After starring in 2019’s Sibly and 2021’s Benedetta, among others, Efira hasn’t shied away from being the centre of attention. When she’s not busy being a mother in real life, she’s playing one on the big screen (or for those Verhoeven film fans, a captivating closeted lesbian nun). Rien à Perdre is one of those films that, thankfully, has such a strong female lead. Efira elevates each scene that she’s in, which is pretty much all scenes in the entire runtime. The Belgian-French actress deserves to be in every family drama that’s ever made. Sometimes, Efira just has to light a cigarette and open a bottle of beer and she has me hooked.

loud and clear reviews Rien à Perdre (All to Play For)
Rien à Perdre (All to Play For) (© David Koska, Curiosa Films / Unite / Umedia, 2023 Cannes Film Festival)

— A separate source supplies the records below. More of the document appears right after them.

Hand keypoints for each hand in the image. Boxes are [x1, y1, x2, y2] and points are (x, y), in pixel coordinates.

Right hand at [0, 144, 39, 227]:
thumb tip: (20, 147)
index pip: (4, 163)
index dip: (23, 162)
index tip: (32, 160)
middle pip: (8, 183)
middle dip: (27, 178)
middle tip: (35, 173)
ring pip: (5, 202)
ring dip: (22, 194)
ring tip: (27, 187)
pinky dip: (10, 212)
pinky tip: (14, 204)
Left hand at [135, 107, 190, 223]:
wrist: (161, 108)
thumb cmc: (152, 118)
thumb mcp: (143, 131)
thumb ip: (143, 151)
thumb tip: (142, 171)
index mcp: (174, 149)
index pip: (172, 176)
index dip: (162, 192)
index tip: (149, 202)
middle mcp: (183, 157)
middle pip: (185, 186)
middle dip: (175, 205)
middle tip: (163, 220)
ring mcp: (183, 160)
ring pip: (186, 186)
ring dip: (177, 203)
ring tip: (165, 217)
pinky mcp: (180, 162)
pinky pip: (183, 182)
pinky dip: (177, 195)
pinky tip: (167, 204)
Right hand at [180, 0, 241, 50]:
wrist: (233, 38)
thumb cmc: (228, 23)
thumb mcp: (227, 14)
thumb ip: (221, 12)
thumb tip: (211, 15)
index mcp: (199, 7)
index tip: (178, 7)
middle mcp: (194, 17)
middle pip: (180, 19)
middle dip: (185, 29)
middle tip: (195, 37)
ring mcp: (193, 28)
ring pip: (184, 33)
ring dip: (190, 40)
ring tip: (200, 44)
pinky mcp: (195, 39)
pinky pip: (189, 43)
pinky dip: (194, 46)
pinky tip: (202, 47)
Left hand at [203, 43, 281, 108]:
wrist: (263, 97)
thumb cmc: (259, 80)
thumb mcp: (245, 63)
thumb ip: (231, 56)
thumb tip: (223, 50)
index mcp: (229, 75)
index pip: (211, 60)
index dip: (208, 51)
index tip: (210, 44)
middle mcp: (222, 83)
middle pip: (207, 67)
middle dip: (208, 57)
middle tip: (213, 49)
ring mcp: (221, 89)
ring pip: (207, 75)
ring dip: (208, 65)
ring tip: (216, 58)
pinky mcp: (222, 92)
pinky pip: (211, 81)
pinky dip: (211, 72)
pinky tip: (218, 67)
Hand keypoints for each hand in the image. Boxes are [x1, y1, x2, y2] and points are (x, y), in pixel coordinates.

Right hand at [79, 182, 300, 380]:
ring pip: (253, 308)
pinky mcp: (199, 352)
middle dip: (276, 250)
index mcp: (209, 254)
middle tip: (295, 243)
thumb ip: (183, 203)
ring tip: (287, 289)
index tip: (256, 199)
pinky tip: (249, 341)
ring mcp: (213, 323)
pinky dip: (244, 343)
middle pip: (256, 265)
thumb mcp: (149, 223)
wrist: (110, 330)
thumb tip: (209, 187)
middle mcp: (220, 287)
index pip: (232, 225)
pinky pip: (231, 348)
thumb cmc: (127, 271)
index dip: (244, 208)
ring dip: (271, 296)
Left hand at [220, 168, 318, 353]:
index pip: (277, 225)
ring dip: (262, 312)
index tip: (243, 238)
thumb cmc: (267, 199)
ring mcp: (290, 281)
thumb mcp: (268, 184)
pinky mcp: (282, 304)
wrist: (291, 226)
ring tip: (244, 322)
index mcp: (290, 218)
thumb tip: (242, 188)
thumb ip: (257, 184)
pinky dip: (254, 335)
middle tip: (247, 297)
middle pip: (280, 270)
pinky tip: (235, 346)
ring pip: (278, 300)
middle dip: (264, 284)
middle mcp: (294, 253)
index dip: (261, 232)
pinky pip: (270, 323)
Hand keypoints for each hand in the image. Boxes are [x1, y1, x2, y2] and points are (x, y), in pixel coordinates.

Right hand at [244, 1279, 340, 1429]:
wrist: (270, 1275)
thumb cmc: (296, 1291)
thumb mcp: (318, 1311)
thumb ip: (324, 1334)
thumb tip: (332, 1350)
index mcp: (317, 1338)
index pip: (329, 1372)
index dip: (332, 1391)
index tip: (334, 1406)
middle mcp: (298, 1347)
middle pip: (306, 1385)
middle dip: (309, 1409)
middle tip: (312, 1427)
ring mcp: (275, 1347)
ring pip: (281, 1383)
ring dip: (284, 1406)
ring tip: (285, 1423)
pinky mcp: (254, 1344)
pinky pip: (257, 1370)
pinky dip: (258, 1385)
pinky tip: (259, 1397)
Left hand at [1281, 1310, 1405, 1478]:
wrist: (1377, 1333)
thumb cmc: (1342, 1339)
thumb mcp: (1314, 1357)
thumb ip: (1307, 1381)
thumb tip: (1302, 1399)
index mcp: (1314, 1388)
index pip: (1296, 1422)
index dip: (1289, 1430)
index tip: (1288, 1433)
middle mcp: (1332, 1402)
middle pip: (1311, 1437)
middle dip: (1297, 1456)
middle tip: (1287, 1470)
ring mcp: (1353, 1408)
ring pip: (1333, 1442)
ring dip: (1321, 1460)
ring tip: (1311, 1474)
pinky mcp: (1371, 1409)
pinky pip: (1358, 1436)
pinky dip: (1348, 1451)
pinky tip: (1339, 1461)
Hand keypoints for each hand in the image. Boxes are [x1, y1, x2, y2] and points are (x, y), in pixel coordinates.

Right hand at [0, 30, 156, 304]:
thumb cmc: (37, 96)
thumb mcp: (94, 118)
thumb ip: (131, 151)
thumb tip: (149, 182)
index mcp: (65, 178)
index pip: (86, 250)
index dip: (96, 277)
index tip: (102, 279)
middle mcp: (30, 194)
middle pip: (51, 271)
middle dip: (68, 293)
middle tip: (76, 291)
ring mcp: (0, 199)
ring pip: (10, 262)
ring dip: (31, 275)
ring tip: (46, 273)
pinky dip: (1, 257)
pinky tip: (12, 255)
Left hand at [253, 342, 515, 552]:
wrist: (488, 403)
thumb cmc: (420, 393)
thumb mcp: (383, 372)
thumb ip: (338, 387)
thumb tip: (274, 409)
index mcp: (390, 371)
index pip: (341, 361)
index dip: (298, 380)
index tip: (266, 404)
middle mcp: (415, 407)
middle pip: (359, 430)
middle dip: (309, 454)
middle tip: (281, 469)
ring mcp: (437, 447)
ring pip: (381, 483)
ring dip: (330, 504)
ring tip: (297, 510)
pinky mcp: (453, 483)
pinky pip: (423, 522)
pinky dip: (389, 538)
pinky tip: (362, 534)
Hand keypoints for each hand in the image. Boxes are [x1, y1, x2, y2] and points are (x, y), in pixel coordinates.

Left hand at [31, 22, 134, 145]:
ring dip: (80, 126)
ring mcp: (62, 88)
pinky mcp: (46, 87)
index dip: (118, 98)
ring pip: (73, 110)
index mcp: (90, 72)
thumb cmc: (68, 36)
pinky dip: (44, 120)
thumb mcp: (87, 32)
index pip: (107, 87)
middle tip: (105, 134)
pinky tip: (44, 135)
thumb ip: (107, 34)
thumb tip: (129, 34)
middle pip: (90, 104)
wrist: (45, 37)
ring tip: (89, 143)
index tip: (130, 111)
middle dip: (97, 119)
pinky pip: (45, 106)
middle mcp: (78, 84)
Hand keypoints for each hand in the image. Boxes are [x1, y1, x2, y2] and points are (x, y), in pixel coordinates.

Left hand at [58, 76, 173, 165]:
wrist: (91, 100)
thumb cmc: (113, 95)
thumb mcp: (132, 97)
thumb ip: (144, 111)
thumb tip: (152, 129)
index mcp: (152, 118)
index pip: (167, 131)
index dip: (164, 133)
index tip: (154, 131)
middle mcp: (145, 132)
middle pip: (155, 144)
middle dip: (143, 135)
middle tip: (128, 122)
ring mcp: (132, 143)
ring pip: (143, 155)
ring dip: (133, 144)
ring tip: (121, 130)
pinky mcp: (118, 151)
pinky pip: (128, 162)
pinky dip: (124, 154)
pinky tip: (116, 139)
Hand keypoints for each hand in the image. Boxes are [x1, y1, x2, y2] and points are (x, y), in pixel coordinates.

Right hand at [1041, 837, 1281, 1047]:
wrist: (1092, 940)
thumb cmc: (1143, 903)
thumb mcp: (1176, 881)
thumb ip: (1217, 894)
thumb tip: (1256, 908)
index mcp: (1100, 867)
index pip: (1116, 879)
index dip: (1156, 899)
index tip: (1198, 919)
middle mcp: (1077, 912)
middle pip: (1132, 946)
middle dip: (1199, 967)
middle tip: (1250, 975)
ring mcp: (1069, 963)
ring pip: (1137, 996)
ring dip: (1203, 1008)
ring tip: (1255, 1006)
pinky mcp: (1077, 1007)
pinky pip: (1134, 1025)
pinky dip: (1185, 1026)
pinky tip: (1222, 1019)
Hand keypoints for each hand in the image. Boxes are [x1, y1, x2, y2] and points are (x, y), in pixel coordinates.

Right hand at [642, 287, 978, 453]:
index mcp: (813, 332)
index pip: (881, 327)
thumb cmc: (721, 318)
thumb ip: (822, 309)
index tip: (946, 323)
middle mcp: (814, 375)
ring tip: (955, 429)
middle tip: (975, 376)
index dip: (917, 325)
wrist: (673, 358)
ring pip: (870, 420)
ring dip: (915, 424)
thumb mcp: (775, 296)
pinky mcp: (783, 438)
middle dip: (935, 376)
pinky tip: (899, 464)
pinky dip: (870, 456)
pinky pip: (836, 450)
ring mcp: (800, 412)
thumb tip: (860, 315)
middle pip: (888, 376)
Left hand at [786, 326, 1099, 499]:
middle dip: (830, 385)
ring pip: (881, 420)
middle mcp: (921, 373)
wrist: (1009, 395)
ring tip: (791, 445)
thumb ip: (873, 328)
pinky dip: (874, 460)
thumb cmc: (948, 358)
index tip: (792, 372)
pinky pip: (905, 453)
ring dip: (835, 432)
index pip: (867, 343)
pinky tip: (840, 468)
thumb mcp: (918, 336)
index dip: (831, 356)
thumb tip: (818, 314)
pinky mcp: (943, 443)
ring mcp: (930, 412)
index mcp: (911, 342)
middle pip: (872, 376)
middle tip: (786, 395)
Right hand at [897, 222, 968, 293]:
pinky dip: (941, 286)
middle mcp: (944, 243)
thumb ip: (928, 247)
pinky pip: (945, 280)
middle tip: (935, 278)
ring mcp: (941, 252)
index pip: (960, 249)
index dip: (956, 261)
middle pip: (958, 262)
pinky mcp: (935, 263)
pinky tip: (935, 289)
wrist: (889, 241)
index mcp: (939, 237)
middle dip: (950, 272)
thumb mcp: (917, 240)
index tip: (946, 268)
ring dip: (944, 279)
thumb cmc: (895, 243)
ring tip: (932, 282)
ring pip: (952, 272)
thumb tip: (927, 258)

Rien à Perdre is amid this year’s Un Certain Regard titles. Thomas Cailley’s The Animal Kingdom opened this spring’s Un Certain Regard at Cannes, which also includes titles such as Molly Manning Walker’s heavily anticipated How to Have Sex and Only The River Flows, Wei Shujun’s third successive Cannes title. Last year, Les Pires (The Worst Ones) was the winner of the Un Certain Regard prize. A double bill of French wins could be on the cards if the jury loves Rien à Perdre as much as I do. But with the talent that Cannes provides us with every year, it’s always hard to tell who will win. They all can be winners in our heart.

Director and writer Delphine Deloget hasn’t come to play with her first fiction feature film. Ever since seeing the film, which is over a week ago now, I haven’t thought of much else. I’m enthralled, of course, by Efira’s performance, but also by Deloget’s attention to detail in the way she writes and directs. Throughout our journey with Sylvie, it’s noticeable how attributes like the costume design have been thought out to perfection. The suits Sylvie wears are often matched with the same coloured scrunchies in her hair. Little things like this make the watching experience so much more interesting which is why Deloget deserves such high praise for this feature.

Despite the themes in the film not being the most comforting – in fact, they are quite dejected – there’s still a feeling of hope that you get as the credits roll at the end. Each and every character feels as if they have been expanded and written so that you really get to know them. You want John-Jaques to follow his dreams of making as many cakes as he possibly can, and you hope for a happy ending with Sylvie and Sofiane. There’s so much uncertainty throughout the 112 minutes but by the end you try to stay optimistic. Deloget’s elemental film Rien à Perdre is unmissable and merits as big of an audience as possible once it’s out in the world for everyone to see.


Rien à Perdre (All to Play For) premiered at the Cannes Film Festival on May, 25 2023.